[ is defined by the POSIX standard and thus it’s supported by all POSIX shells. On the other hand, although [[ is more powerful it only works with bash, zsh and ksh.

Initially [ was implemented as a command (/usr/bin/[). Because of that, the expression needs to be surrounded by spaces: [ expr ] and [[ expr ]].

Differences

Feature [ ... ] old style [[ ... ]] new style Comments
Variable expansion "$v" $v New style will not split the variable if it contains spaces.
String comparison = = or ==
!= !=
\> and \< > and <
Integer comparison -ge, -le, -eq -gt, -lt, -eq No differences.
-gt, -lt, -ne -gt, -lt, -eq
Logical operators Deprecated by POSIX && and || See below.
Grouping Deprecated by POSIX ( and ) See below.
Glob matching Not available [[ $v == *.txt ]]
Regex matching Not available [[ $v =~ .*\.txt ]]

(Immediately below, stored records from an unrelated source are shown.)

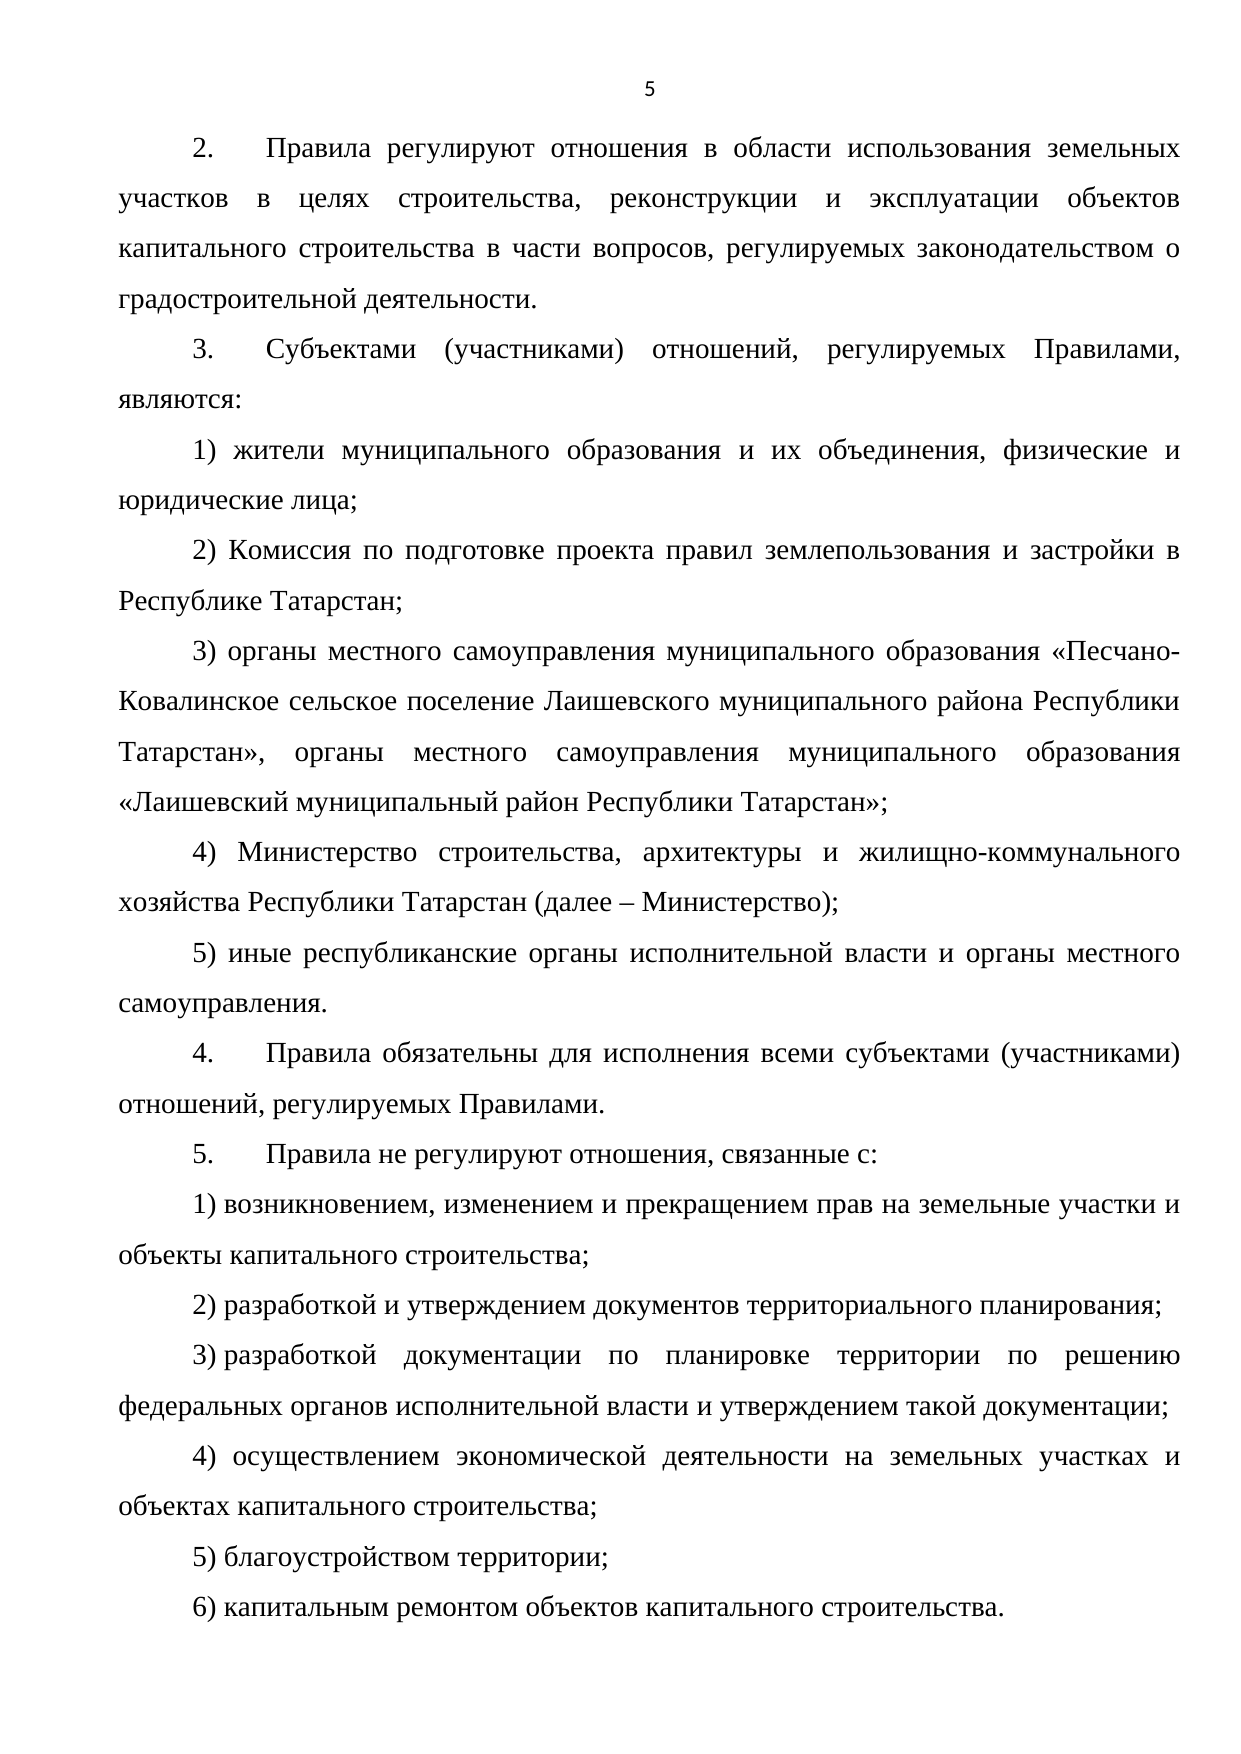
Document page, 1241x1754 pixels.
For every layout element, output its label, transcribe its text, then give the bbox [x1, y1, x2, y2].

list 3) разработкой документации по планировке территории по решению федеральных органов исполнительной власти и утверждением такой документации; [118, 1337, 1181, 1421]
list Правила регулируют отношения в области использования земельных участков в целях строительства, реконструкции и эксплуатации объектов капитального строительства в части вопросов, регулируемых законодательством о градостроительной деятельности. [118, 130, 1181, 314]
list 2) Комиссия по подготовке проекта правил землепользования и застройки в Республике Татарстан; [118, 532, 1181, 616]
list 2) разработкой и утверждением документов территориального планирования; [118, 1287, 1181, 1321]
list 5) иные республиканские органы исполнительной власти и органы местного самоуправления. [118, 935, 1181, 1019]
list 5) благоустройством территории; [118, 1539, 1181, 1572]
list 3) органы местного самоуправления муниципального образования «Песчано-Ковалинское сельское поселение Лаишевского муниципального района Республики Татарстан», органы местного самоуправления муниципального образования «Лаишевский муниципальный район Республики Татарстан»; [118, 633, 1181, 817]
list 6) капитальным ремонтом объектов капитального строительства. [118, 1589, 1181, 1622]
list Правила обязательны для исполнения всеми субъектами (участниками) отношений, регулируемых Правилами. [118, 1036, 1181, 1119]
list 4) осуществлением экономической деятельности на земельных участках и объектах капитального строительства; [118, 1438, 1181, 1522]
list Субъектами (участниками) отношений, регулируемых Правилами, являются: [118, 331, 1181, 415]
list Правила не регулируют отношения, связанные с: [118, 1136, 1181, 1170]
list 1) жители муниципального образования и их объединения, физические и юридические лица; [118, 432, 1181, 516]
list 1) возникновением, изменением и прекращением прав на земельные участки и объекты капитального строительства; [118, 1186, 1181, 1270]
list 4) Министерство строительства, архитектуры и жилищно-коммунального хозяйства Республики Татарстан (далее – Министерство); [118, 834, 1181, 918]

POSIX deprecates -a, -o, \( and \). So instead of using:

if [ -f file1 -a \( "$var1" -eq 0 -i "$var2" -eq 0 \) ]; then
	echo true
fi

It’s necessary to use:

if [ -f file1 ] && { [ "$var1" -eq 0 ] || [ "$var2" -eq 0 ]; }; then
	echo true
fi

While that could be written in the following way with [[:

if [[ -f file 1 && ( $var1 -eq 0 || $var2 -eq 0 ) ]]; then
	echo true
fi

Besides the differences above, [ might also lack the following operators depending on the implementation: -e, -nt (newer than), -ot (older than), -ef (exact same file) and ! (not).

Arithmetic Expansion

(( ... )) and $(( ... )) can be used for integer comparison and arithmetic operations.

Examples:

# POSIX sh
i=$((j + 3))
lvcreate -L "$((24 * 1024))" -n lv99 vg99
q=$((29 / 6)) r=$((29 % 6))
if test "$((a%4))" = 0; then echo "true"; fi

# Bash
((a=$a+7))         # Add 7 to a
((a = a + 7))      # Add 7 to a.  Identical to the previous command.
((a += 7))         # Add 7 to a.  Identical to the previous command.

if ((a > 5)); then echo "a is more than 5"; fi

true; echo "$?"       # Writes 0, because a successful command returns 0.
((10 > 6)); echo "$?" # Also 0.  An arithmetic command returns 0 for true.
echo "$((10 > 6))"    # Writes 1.  An arithmetic expression evaluates to 1 for true.

for ((i=0, j=0; i<100; i++, j+=5)); do echo "$i"; done

Unlike [ and [[, expressions do not need to be surrounded by spaces with $((expr)) and ((expr)).